В изодранной одежде, с кожаными сумами через плечо, с короткоствольным штуцером Иван совсем обессилел и, скинув тяжёлую ношу, присел на большой камень-валун. Он снял с кафтана сыромятный ремень и, разрезав его, подвязал изодранные в скитании подошвы сапог. Затем, с трудом встав с камня, побрёл дальше. Но, пройдя совсем немного, вновь опустился на землю, прислонился спиной к дереву, опустив голову на грудь. Не зная куда и долго ли ему идти, Иван решил подкопить силы. Но внезапно он поднял голову, принюхался, почуял запах дыма и услышал далекий собачий лай.

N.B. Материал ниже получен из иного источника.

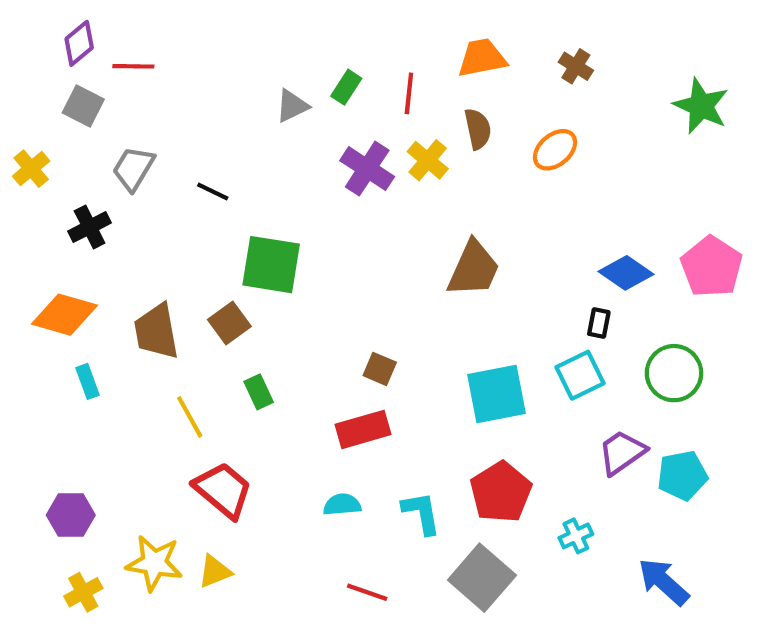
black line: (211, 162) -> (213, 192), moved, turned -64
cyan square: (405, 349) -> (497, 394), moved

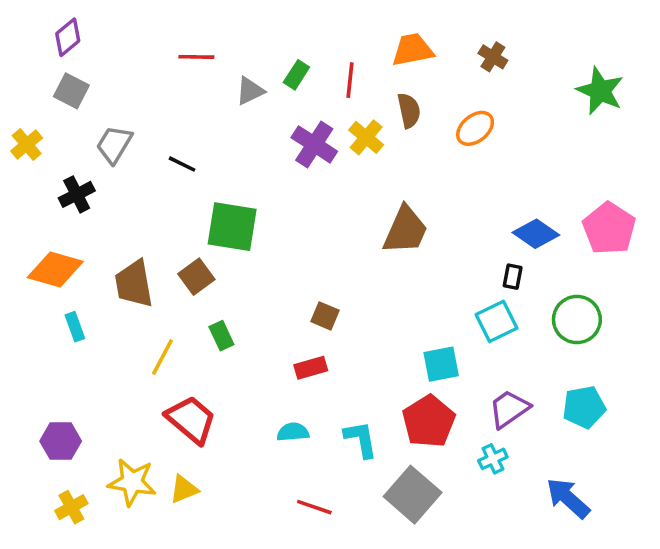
red line: (133, 66) -> (196, 57), moved
cyan square: (497, 394) -> (441, 364), moved, size x0.7
yellow line: (190, 417) -> (162, 357), turned 57
red rectangle: (363, 429) -> (311, 368), size x0.7
purple trapezoid: (622, 452) -> (509, 409), moved

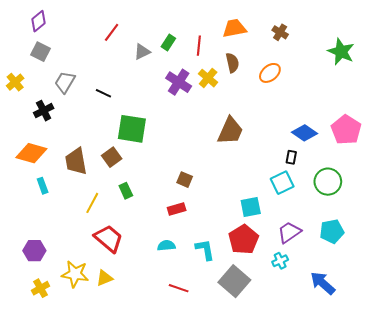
red line: (196, 57) -> (112, 32), turned -54

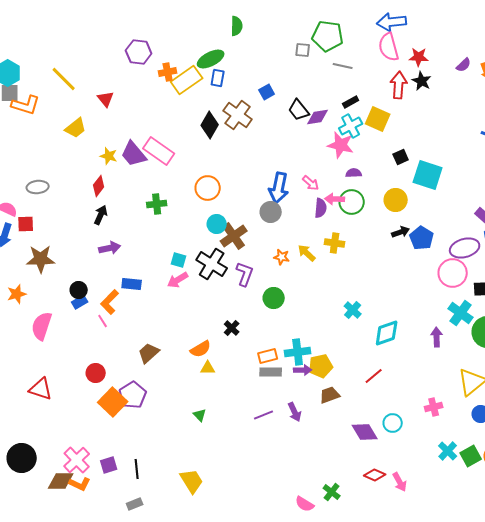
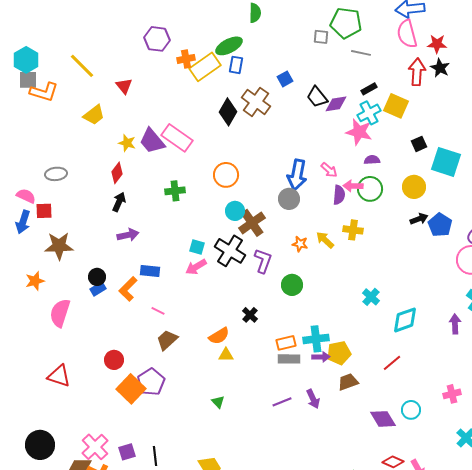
pink line: (103, 321) -> (158, 311), moved, turned -32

– Дым!.. Люди!.. – хрипло проговорил Иван.
Лицо его преобразилось, глаза загорелись надеждой, и рудознатец попытался было встать на ноги, но не смог подняться от слабости. Тогда Иван лёг на землю и пополз на запах дыма, волоча за собой кожаные сумы и ружьё.
Полз он долго и мучительно, но его мучение наконец-то вознаградилось: сквозь деревья Иван увидел строения индейского селения на лесной поляне у самого берега какой-то большой воды. «Неужели побережье! Слава тебе, Господи!» – мысленно проговорил Иван.